When launching the pipeline, ForML runner expands the Sink into a closing task within the assembled workflow making it a native part of the final DAG to be executed.

The core Sink API looks as follows:

forml.io.Consumer

alias of Callable[[layout.RowMajor], layout.Outcome]

class forml.io.Sink(**writerkw)[source]

Abstract base class for pipeline output sink providers.

It integrates the concept of a Writer provided using the consumer() method or by overriding the inner .Writer class.

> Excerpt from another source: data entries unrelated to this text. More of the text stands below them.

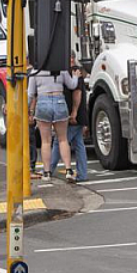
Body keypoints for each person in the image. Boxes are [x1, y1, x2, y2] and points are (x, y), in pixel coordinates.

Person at [28, 68, 79, 181]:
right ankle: (68, 170)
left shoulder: (35, 71)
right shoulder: (61, 68)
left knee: (46, 141)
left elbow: (30, 93)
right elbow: (72, 85)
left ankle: (46, 172)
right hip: (59, 101)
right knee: (63, 139)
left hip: (42, 102)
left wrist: (27, 109)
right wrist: (75, 76)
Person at [50, 53, 89, 183]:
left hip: (72, 114)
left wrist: (74, 112)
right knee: (78, 144)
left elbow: (77, 93)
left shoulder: (73, 72)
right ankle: (82, 174)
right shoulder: (77, 71)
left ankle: (49, 169)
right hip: (80, 113)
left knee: (59, 141)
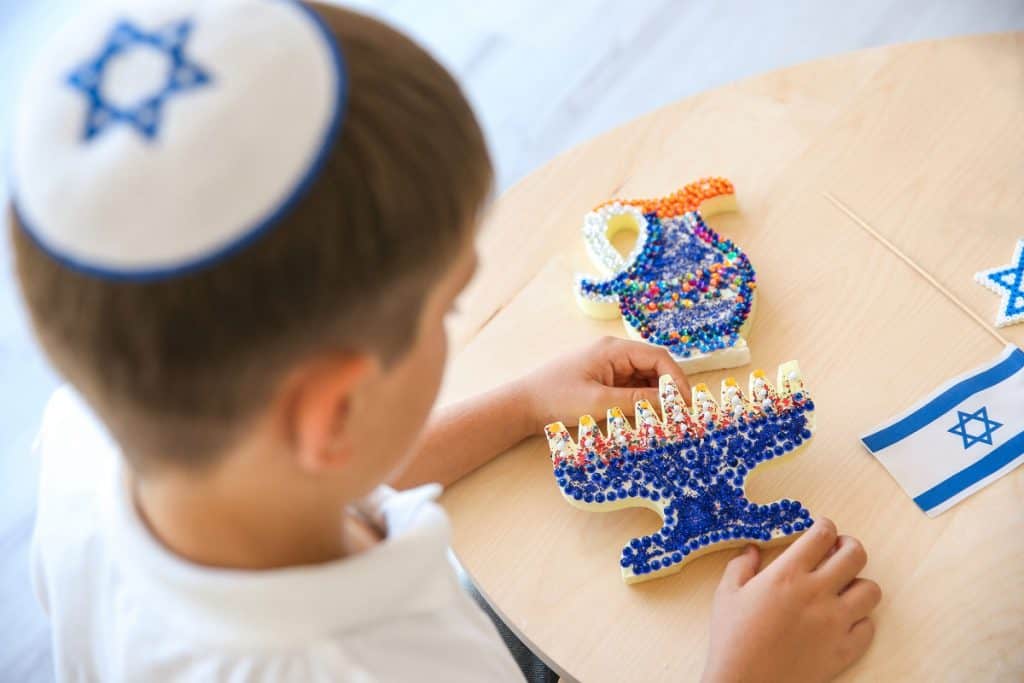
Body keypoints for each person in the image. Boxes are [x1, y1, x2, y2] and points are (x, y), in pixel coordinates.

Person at [9, 1, 880, 680]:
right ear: (335, 409)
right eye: (446, 308)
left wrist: (520, 404)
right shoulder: (376, 665)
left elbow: (327, 473)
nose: (456, 323)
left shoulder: (101, 435)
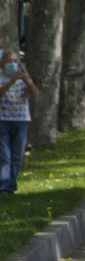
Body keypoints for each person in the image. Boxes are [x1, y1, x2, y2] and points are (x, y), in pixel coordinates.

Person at [0, 50, 37, 195]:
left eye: (16, 62)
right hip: (3, 120)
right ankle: (3, 188)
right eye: (9, 62)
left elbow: (34, 94)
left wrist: (27, 81)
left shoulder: (23, 78)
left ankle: (11, 186)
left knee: (16, 156)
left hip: (21, 120)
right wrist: (11, 81)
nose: (13, 65)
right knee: (5, 156)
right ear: (2, 65)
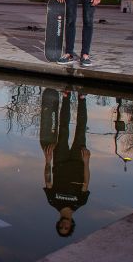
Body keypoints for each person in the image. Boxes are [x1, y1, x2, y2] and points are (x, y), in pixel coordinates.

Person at [41, 89, 91, 238]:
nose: (64, 225)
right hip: (78, 161)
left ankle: (66, 96)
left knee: (63, 129)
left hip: (60, 161)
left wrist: (48, 161)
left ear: (58, 224)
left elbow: (48, 180)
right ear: (71, 225)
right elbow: (86, 183)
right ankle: (82, 98)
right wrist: (87, 163)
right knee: (81, 130)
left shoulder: (53, 201)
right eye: (66, 228)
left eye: (61, 227)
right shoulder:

classmethod consumer(schema: dsl.Source.Schema | None, **kwargs: Any) io.Consumer[source]

Consumer factory method.

A Consumer is a generic callable interface most typically represented using the forml.io.Sink.Writer implementation whose task is to commit the pipeline output using an external media layer.

Unless overloaded, the method returns an instance of cls.Writer (which might be easier to extend without needing to overload this method).

Note

For compatibility with the serving mode, the callable Consumer is (contra-intuitively) expected to provide a return value.

Parameters:
schema: dsl.Source.Schema | None

Result schema.

**kwargs: Any

Optional writer keyword arguments.

Returns:

Consumer instance.

class forml.io.Sink.Writer(schema: dsl.Source.Schema | None, **kwargs: Any)

Generic writer base class matching the Sink consumer interface.

It is a low-level output component responsible for committing the actual pipeline output to the supported external media layer using its specific data representation (the write() method).

classmethod format(schema: dsl.Source.Schema, data: layout.RowMajor) layout.Native

Convert the output data into the required media-native layout.Native format.

Parameters:
schema: dsl.Source.Schema

Data schema.

data: layout.RowMajor

Output data.

Returns:

Data formatted into the media-native layout.Native format.

abstract classmethod write(data: layout.Native, **kwargs: Any) None

Perform the write operation with the given media-native data.

Parameters:
data: layout.Native

Output data in the media-native format.

**kwargs: Any

Optional writer keyword arguments (as given to the constructor).

Sink Providers

Sink providers can be configured within the runtime platform setup using the [SINK.*] sections.

The available implementations are:

Null

Null sink with no real write action.

Stdout

Sink implementation committing the pipeline result to the standard output of the execution process.